## What needs to be done
Give back the whole listing exactly as written, pictures excluded.

## Source material
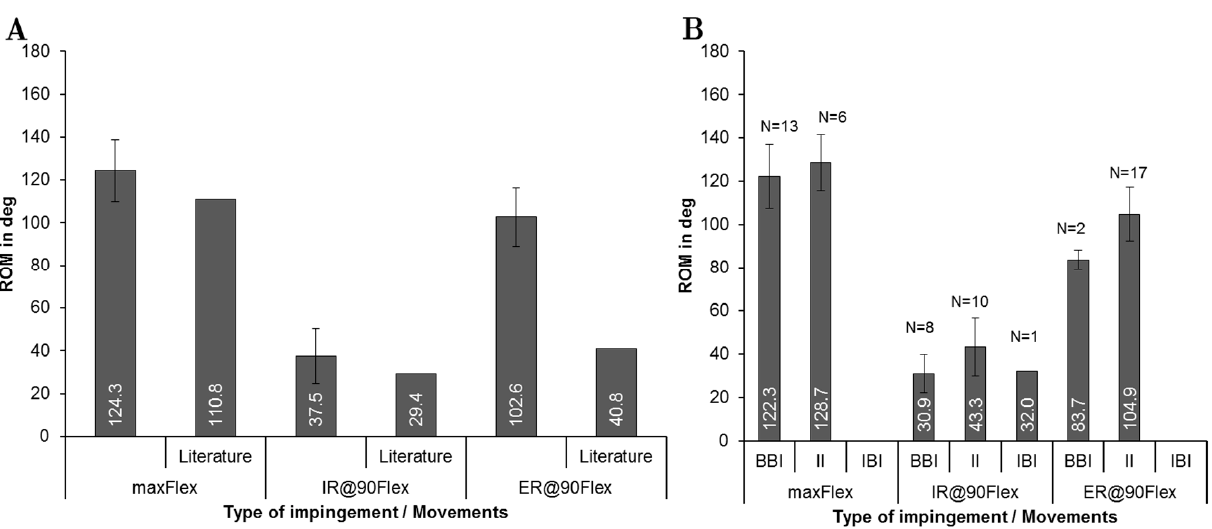
Figure 5. Comparison of the range of motion using implantation according to preoperatively planned situation for each patient (n = 19) during maximum flexion (maxFlex), internal rotation at 90 ◦ of flexion (IR@90Flex), and external rotation at 90 ◦ flexion (ER@90Flex). ( A ) Mean range of motion with standard deviations until impingement during the three movements. Physiological ROM are represented from literature studies for maxFlex and IR@90Flex [18,64], and ER@90Flex [54]. ( B ) Quantity N of impingement type (BBI, bone-to-bone-impingement; II, implant-to-implant-impingement; IBI, implant-to-bone-impingement).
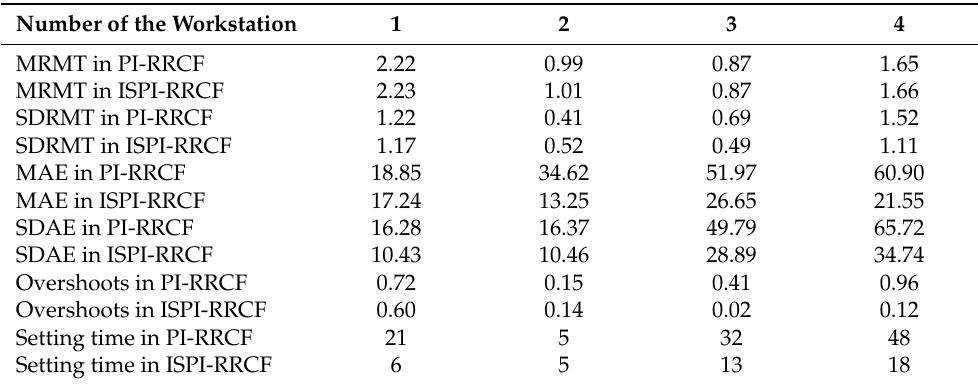
Table 3. Statistics of the capacity control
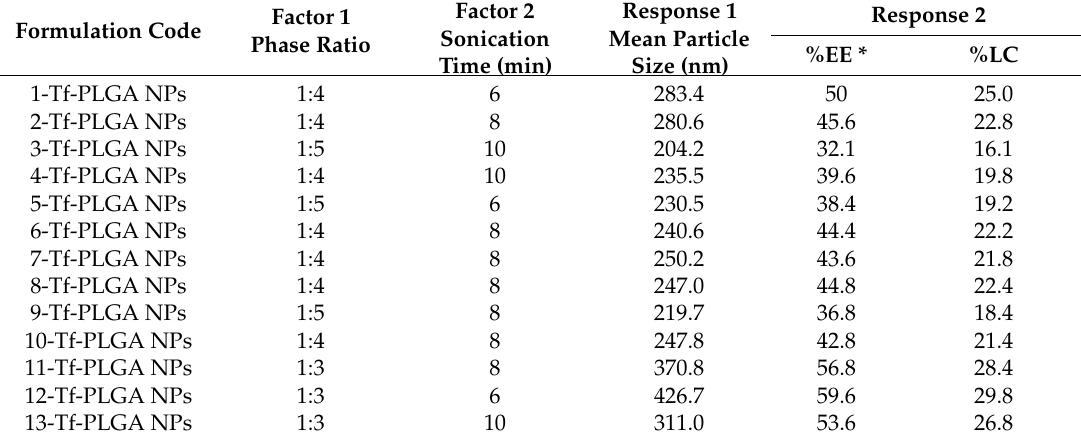
Table 2. The e ff ect of the chosen independent variables (factors) on the dependent variables (mean particle size and encapsulation e ffi ciency). Loading capacities were also calculated for the 13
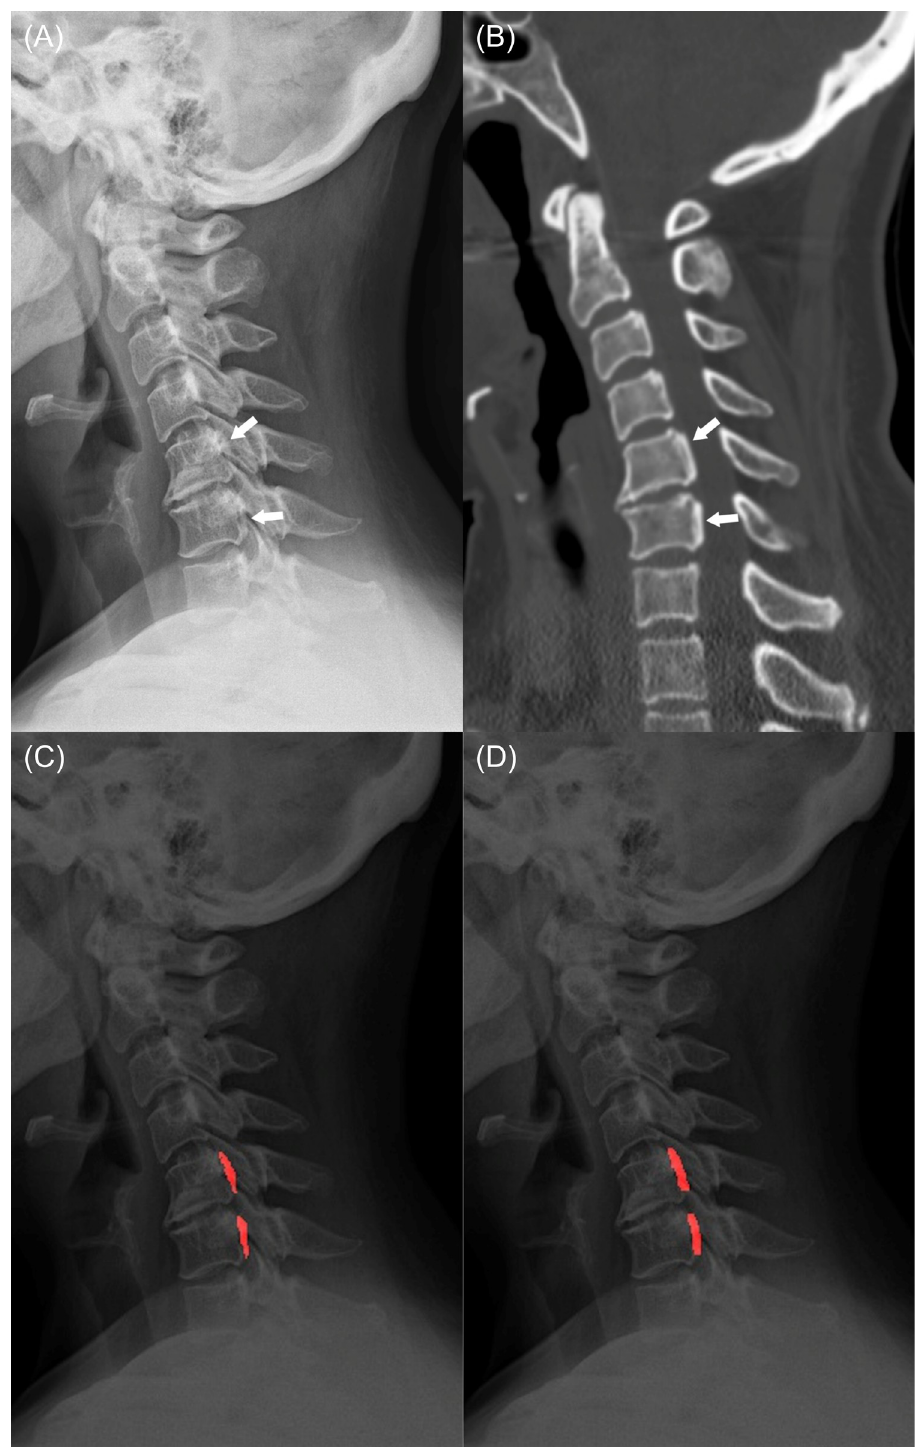
Fig 4. A 51-year-old female patient with segmental-type OPLL. (a) A lateral plain radiograph shows segmental-type OPLL (arrow) at the C5-6 level. (b) A sagittal image of cervical spine CT also demonstrates the segmental ossifications (arrow) at C5-6 level (window width = 2000 HU, window level = 500 HU). (c) OPLL lesions annotated by a radiologist on the plain radiograph. (d) The deep-learning model correctly predicted the segmental-type OPLL, which was overlooked by two observers. OPLL, ossification of the posterior longitudinal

## Your response
Figure 5. Comparison of the range of motion using implantation according to preoperatively planned situation for each patient (n = 19) during maximum flexion (maxFlex), internal rotation at 90 ◦ of flexion (IR@90Flex), and external rotation at 90 ◦ flexion (ER@90Flex). ( A ) Mean range of motion with standard deviations until impingement during the three movements. Physiological ROM are represented from literature studies for maxFlex and IR@90Flex [18,64], and ER@90Flex [54]. ( B ) Quantity N of impingement type (BBI, bone-to-bone-impingement; II, implant-to-implant-impingement; IBI, implant-to-bone-impingement).
Table 3. Statistics of the capacity control
Table 2. The e ff ect of the chosen independent variables (factors) on the dependent variables (mean particle size and encapsulation e ffi ciency). Loading capacities were also calculated for the 13
Fig 4. A 51-year-old female patient with segmental-type OPLL. (a) A lateral plain radiograph shows segmental-type OPLL (arrow) at the C5-6 level. (b) A sagittal image of cervical spine CT also demonstrates the segmental ossifications (arrow) at C5-6 level (window width = 2000 HU, window level = 500 HU). (c) OPLL lesions annotated by a radiologist on the plain radiograph. (d) The deep-learning model correctly predicted the segmental-type OPLL, which was overlooked by two observers. OPLL, ossification of the posterior longitudinal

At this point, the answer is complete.